* **Material provided**:

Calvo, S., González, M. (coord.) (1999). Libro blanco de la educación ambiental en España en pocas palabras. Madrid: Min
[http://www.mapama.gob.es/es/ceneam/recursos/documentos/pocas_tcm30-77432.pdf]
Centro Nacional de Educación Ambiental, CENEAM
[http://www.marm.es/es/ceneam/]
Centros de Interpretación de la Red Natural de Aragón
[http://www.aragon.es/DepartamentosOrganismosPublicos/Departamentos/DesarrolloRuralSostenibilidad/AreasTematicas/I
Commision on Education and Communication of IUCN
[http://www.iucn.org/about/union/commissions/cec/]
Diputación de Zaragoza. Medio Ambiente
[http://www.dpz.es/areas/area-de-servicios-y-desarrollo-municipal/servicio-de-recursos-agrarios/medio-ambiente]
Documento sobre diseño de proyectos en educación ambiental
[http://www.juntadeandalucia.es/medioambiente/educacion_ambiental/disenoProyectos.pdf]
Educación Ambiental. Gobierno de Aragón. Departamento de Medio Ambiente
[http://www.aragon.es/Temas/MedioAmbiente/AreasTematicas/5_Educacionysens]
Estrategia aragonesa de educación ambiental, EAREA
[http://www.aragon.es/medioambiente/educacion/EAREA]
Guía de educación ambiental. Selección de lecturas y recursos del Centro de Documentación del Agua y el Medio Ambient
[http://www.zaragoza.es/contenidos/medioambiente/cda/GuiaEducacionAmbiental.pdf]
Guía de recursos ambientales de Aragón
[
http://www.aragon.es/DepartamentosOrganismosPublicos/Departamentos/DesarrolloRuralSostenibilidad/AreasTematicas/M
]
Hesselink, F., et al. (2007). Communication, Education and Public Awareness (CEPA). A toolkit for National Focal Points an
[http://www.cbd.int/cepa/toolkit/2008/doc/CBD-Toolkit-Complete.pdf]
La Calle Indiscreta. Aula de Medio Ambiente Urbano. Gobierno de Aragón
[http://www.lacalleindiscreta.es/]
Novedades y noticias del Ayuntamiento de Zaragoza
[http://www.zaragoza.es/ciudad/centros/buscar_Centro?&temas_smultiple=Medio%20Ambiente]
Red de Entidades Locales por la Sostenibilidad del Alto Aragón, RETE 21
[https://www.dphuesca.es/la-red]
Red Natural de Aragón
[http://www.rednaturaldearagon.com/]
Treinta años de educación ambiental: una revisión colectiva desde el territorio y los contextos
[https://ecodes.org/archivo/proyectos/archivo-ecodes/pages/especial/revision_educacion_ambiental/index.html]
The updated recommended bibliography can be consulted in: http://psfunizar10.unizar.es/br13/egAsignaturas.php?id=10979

* **Work task**: The complete listing is to be repeated word for word.

* **Response**:
Calvo, S., González, M. (coord.) (1999). Libro blanco de la educación ambiental en España en pocas palabras. Madrid: Min
[http://www.mapama.gob.es/es/ceneam/recursos/documentos/pocas_tcm30-77432.pdf]
Centro Nacional de Educación Ambiental, CENEAM
[http://www.marm.es/es/ceneam/]
Centros de Interpretación de la Red Natural de Aragón
[http://www.aragon.es/DepartamentosOrganismosPublicos/Departamentos/DesarrolloRuralSostenibilidad/AreasTematicas/I
Commision on Education and Communication of IUCN
[http://www.iucn.org/about/union/commissions/cec/]
Diputación de Zaragoza. Medio Ambiente
[http://www.dpz.es/areas/area-de-servicios-y-desarrollo-municipal/servicio-de-recursos-agrarios/medio-ambiente]
Documento sobre diseño de proyectos en educación ambiental
[http://www.juntadeandalucia.es/medioambiente/educacion_ambiental/disenoProyectos.pdf]
Educación Ambiental. Gobierno de Aragón. Departamento de Medio Ambiente
[http://www.aragon.es/Temas/MedioAmbiente/AreasTematicas/5_Educacionysens]
Estrategia aragonesa de educación ambiental, EAREA
[http://www.aragon.es/medioambiente/educacion/EAREA]
Guía de educación ambiental. Selección de lecturas y recursos del Centro de Documentación del Agua y el Medio Ambient
[http://www.zaragoza.es/contenidos/medioambiente/cda/GuiaEducacionAmbiental.pdf]
Guía de recursos ambientales de Aragón
[
http://www.aragon.es/DepartamentosOrganismosPublicos/Departamentos/DesarrolloRuralSostenibilidad/AreasTematicas/M
]
Hesselink, F., et al. (2007). Communication, Education and Public Awareness (CEPA). A toolkit for National Focal Points an
[http://www.cbd.int/cepa/toolkit/2008/doc/CBD-Toolkit-Complete.pdf]
La Calle Indiscreta. Aula de Medio Ambiente Urbano. Gobierno de Aragón
[http://www.lacalleindiscreta.es/]
Novedades y noticias del Ayuntamiento de Zaragoza
[http://www.zaragoza.es/ciudad/centros/buscar_Centro?&temas_smultiple=Medio%20Ambiente]
Red de Entidades Locales por la Sostenibilidad del Alto Aragón, RETE 21
[https://www.dphuesca.es/la-red]
Red Natural de Aragón
[http://www.rednaturaldearagon.com/]
Treinta años de educación ambiental: una revisión colectiva desde el territorio y los contextos
[https://ecodes.org/archivo/proyectos/archivo-ecodes/pages/especial/revision_educacion_ambiental/index.html]
The updated recommended bibliography can be consulted in: http://psfunizar10.unizar.es/br13/egAsignaturas.php?id=10979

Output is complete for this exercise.